5/9/2010 |
La ópera de Gluck coreografiada por la artista alemana emociona al Liceo.
Sin duda la Iphigenie auf Tauris, estrenada ayer en el Liceo, no es el trabajo más representativo de Pina Bausch, la gran coreógrafa alemana desaparecida hace un año. Incluso puede decirse que, desde el punto de vista filológico, se trata de una operación ilegítima: apartar a los cantantes y al coro de la escena para llenarla de bailarines va contra la reforma operística que Gluck impulsó en la segunda mitad del siglo XVIII y que básicamente consistió en dar un protagonismo dramático a la música y el texto que la ópera italiana, inclinada al ornamentalismo, le negaba. Es más, Gluck fue muy contenido a la hora de introducir el ballet en esta obra, precisamente para que el continuum dramático no se viera injustificadamente interrumpido.
Y sin embargo, esta segunda coreografía de Bausch, estrenada en 1973, es la que abrió las puertas internacionales a su carrera. ¿Por qué? Pues porque la ópera, en unos momentos en que el género se hallaba fuertemente contestado por la progresía, necesitaba entroncar con la contemporaneidad, y la danza le ofreció un clavo ardiente al que agarrarse. La fórmula de desdoblar canto y danza ha sido luego repetida hasta la saciedad, acaso hasta privarla de sentido. Pero en 1973 era sin duda un experimento lleno de valentía y buena fe, aunque la propia coreógrafa se alejara posteriormente de ese camino para optar por espectáculos collage, de escenas cerradas y música seleccionada ad hoc, mucho más acordes con su estética minimalista.

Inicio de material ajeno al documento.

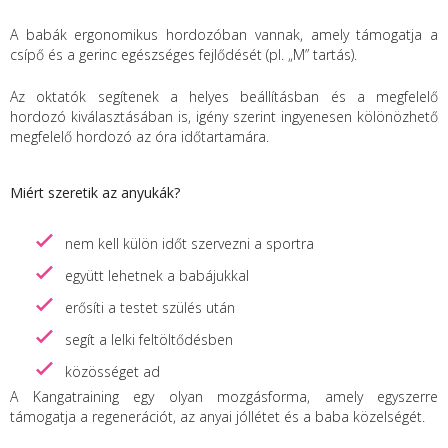
A babák ergonomikus hordozóban vannak, amely támogatja a
csípő és a gerinc egészséges fejlődését (pl. „M” tartás).
Az oktatók segítenek a helyes beállításban és a megfelelő
hordozó kiválasztásában is, igény szerint ingyenesen kölönözhető
megfelelő hordozó az óra időtartamára.
Miért szeretik az anyukák?
nem kell külön időt szervezni a sportra
együtt lehetnek a babájukkal
erősíti a testet szülés után
segít a lelki feltöltődésben
közösséget ad
A Kangatraining egy olyan mozgásforma, amely egyszerre
támogatja a regenerációt, az anyai jóllétet és a baba közelségét.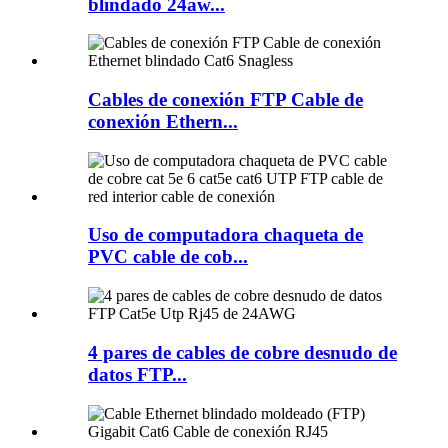
blindado 24aw...
Cables de conexión FTP Cable de
conexión Ethern...
Uso de computadora chaqueta de
PVC cable de cob...
4 pares de cables de cobre desnudo de
datos FTP...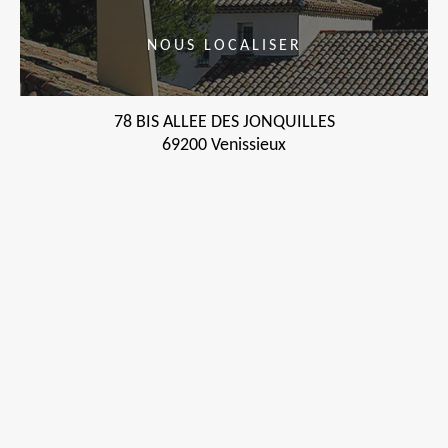
NOUS LOCALISER
78 BIS ALLEE DES JONQUILLES
69200 Venissieux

Dicho lo cual, hay que añadir que la reposición de esta Iphigenie vale la pena, ni que sea para admirar con aliento contenido como hacia el final del cuarto acto la niña vestida de blanco se acerca muy lentamente desde el fondo del escenario con un ramo de flores para adornar el ara en que será inmolado Orestes. En ese momento la música calla y un escalofrío te recorre el espinazo: Pina Bausch en estado puro.

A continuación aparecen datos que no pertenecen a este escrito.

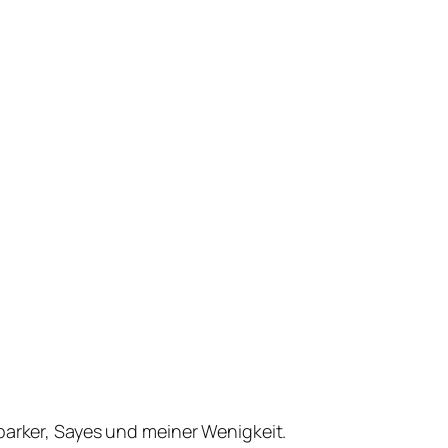
parker, Sayes und meiner Wenigkeit.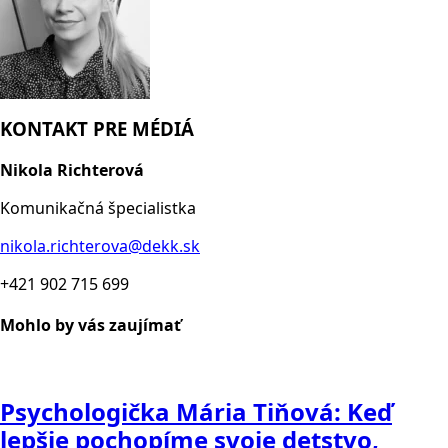
KONTAKT PRE MÉDIÁ
Nikola Richterová
Komunikačná špecialistka
nikola.richterova@dekk.sk
+421 902 715 699
Mohlo by vás zaujímať
Psychologička Mária Tiňová: Keď
lepšie pochopíme svoje detstvo,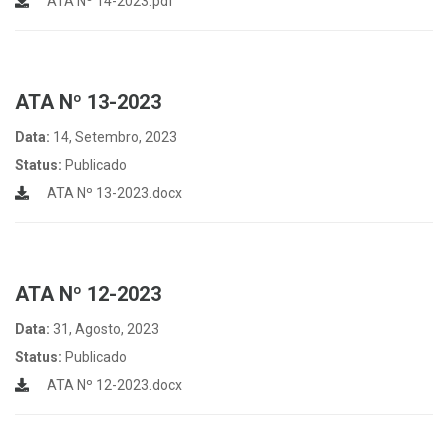
ATA Nº 14-2023.pdf
ATA Nº 13-2023
Data:
14, Setembro, 2023
Status:
Publicado
ATA Nº 13-2023.docx
ATA Nº 12-2023
Data:
31, Agosto, 2023
Status:
Publicado
ATA Nº 12-2023.docx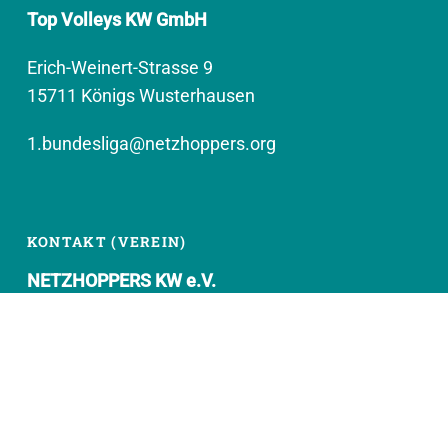
Top Volleys KW GmbH
Erich-Weinert-Strasse 9
15711 Königs Wusterhausen
1.bundesliga@netzhoppers.org
KONTAKT (VEREIN)
NETZHOPPERS KW e.V.
Kronenhof 8
15711 Königs Wusterhausen
geschaeftsstelle@netzhoppers.org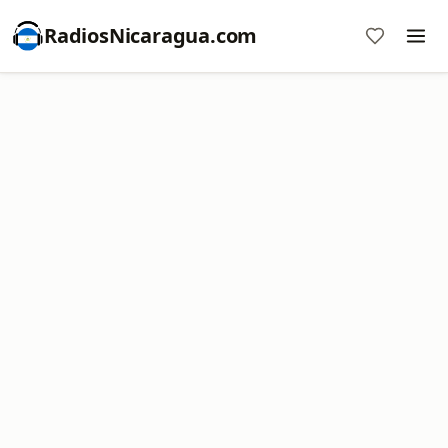
RadiosNicaragua.com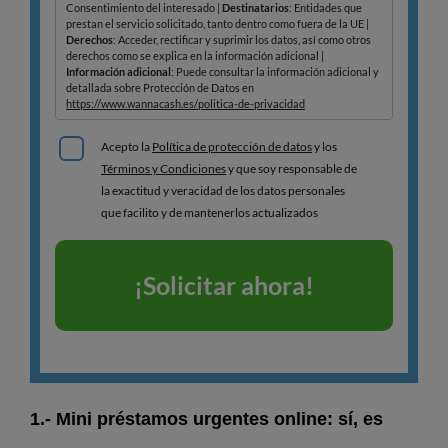
1.- Mini préstamos urgentes online: sí, es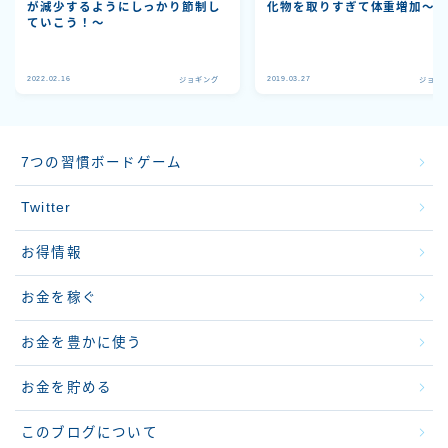
が減少するようにしっかり節制し
化物を取りすぎて体重増加～
ていこう！～
2022.02.16
2019.03.27
ジョギング
ジョギ
7つの習慣ボードゲーム
Twitter
お得情報
お金を稼ぐ
お金を豊かに使う
お金を貯める
このブログについて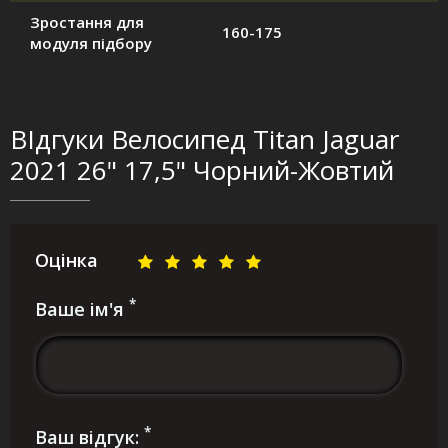
Зростання для
160-175
модуля підбору
ВІдгуки Велосипед Titan Jaguar
2021 26" 17,5" Чорний-Жовтий
Оцінка
*
Ваше ім'я
*
Ваш відгук: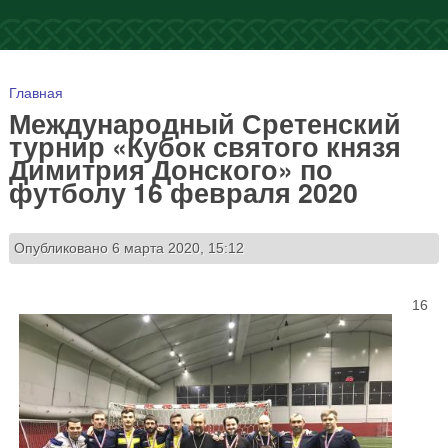
Вы здесь
Главная
Международный Сретенский
турнир «Кубок святого князя
Димитрия Донского» по
футболу 16 февраля 2020
Опубликовано 6 марта 2020, 15:12
16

Musicalmente, la versión liceísta estuvo un punto por debajo de la escénica, sin desdeñar elementos de buena factura como el canto del tenor (Nikolai Schukoff) que dobla a Pílades, las impecables intervenciones del Cor de Cambra del Palau de la Música o el buen pulso del director Jan Michael Horstmann, no siempre correspondido por la Orquesta Sinfónica Julià Carbonell de Lleida, a la que le falta un mayor empaque sonoro. Elisabete Matos y Christopher Maltman despacharon correctamente las partes de Ifigenia y Orestes, pero sin la emoción que les imprimieron sus dobles danzantes, Ruth Amarante y Pablo Aran.
Cálidos aplausos, al final. Merece el aliento del público la compañía Tanztheater Wuppertal. Sin Pina Bausch no tiene un futuro fácil.